Forgiveness does not mean that we condone negative behavior, nor do we just forget or ignore the hurt, but we can and need to let go of the anger. Forgiveness asks us to see beyond the limits of our personality or that of the person who injured us. In the act of forgiveness, we substitute compassion for blame, and we trust ourselves and G‑d that we have grown and will continue to grow from the pain and challenges we have experienced.

We can then gain insight into how the challenges and difficulties we have faced in the last year have supported our growth. As liberating as it is to forgive others, it is also important to love and forgive yourself.

6. A Month of Review and Evaluation

G-d Loves You - By Joy Krauthammer
G-d Loves You - By Joy Krauthammer

As the last month of the year, we naturally find ourselves reviewing, assessing and evaluating the accomplishments, challenges and shortcomings of the entire year. It’s the time to get in touch with the essence of what’s important in life. Many of us will be brought to new levels of appreciation for the personal relationships that have nourished us in this last year and the goals we were able to meet. Others of us will be more aware of unfinished business and the relationships that needed to heal so we can truly be open to the newness of the coming year.

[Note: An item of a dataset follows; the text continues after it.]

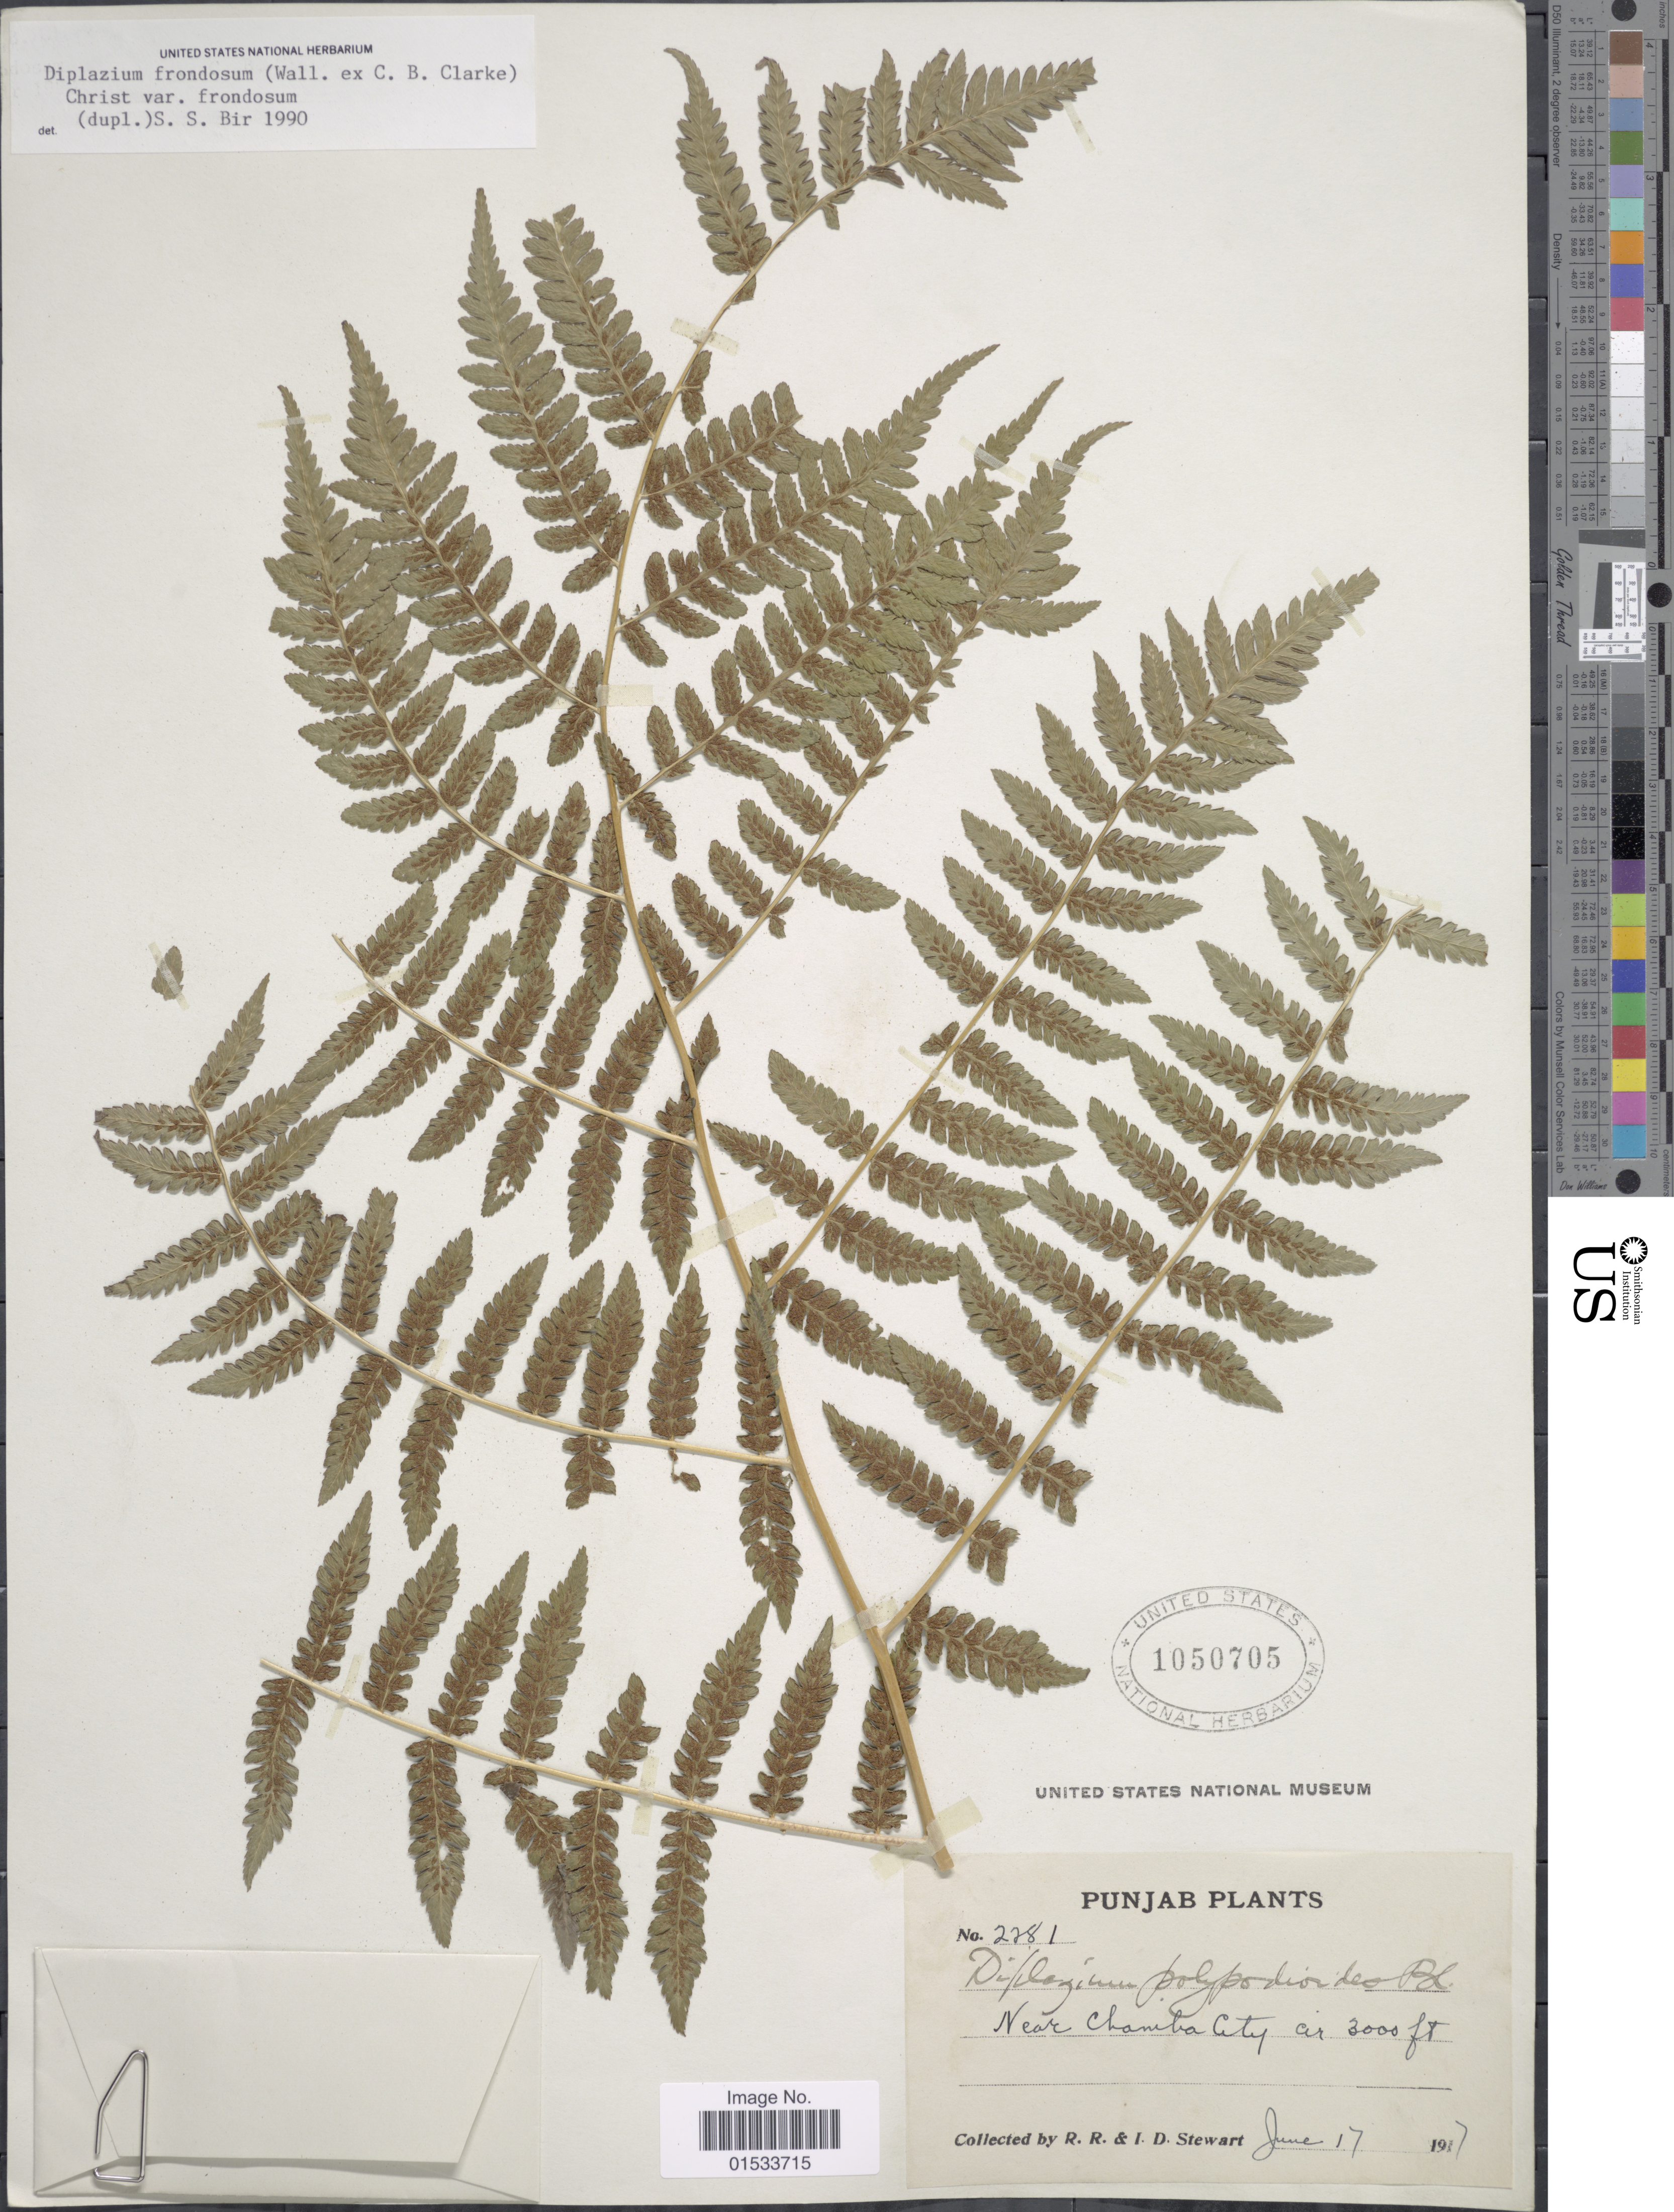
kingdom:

7. Shofar: Waking Up to Change

Answer Me - By Devorah Weinberg
Answer Me - By Devorah Weinberg

Elul is a time of spiritual accounting. For those who have had a relatively easy year, it may be easier to come to terms with the past year. Those of us who have had a difficult year, we may become discouraged, feel burdened by setbacks and question our capacity for real change. Know that disappointment is natural at this time because it is a launching pad for the teshuvah experience. We are not really stuck; we just think that we are. We can change. We can become happier and better people.

The shofar is blown every day in Elul, except during Shabbat, in synagogues to wake us up—to remind us that we can change. This upcoming year can be truly amazing. When we call out sincerely to G‑d—when we pray, when we meditate, when we listen to the shofar in the deepest way—we can receive a unique heavenly grace this month that opens gates to the inner world of the beauty and G‑dliness of our own souls.

Chodesh Tov, and may we each be blessed with many such moments during this month of Elul.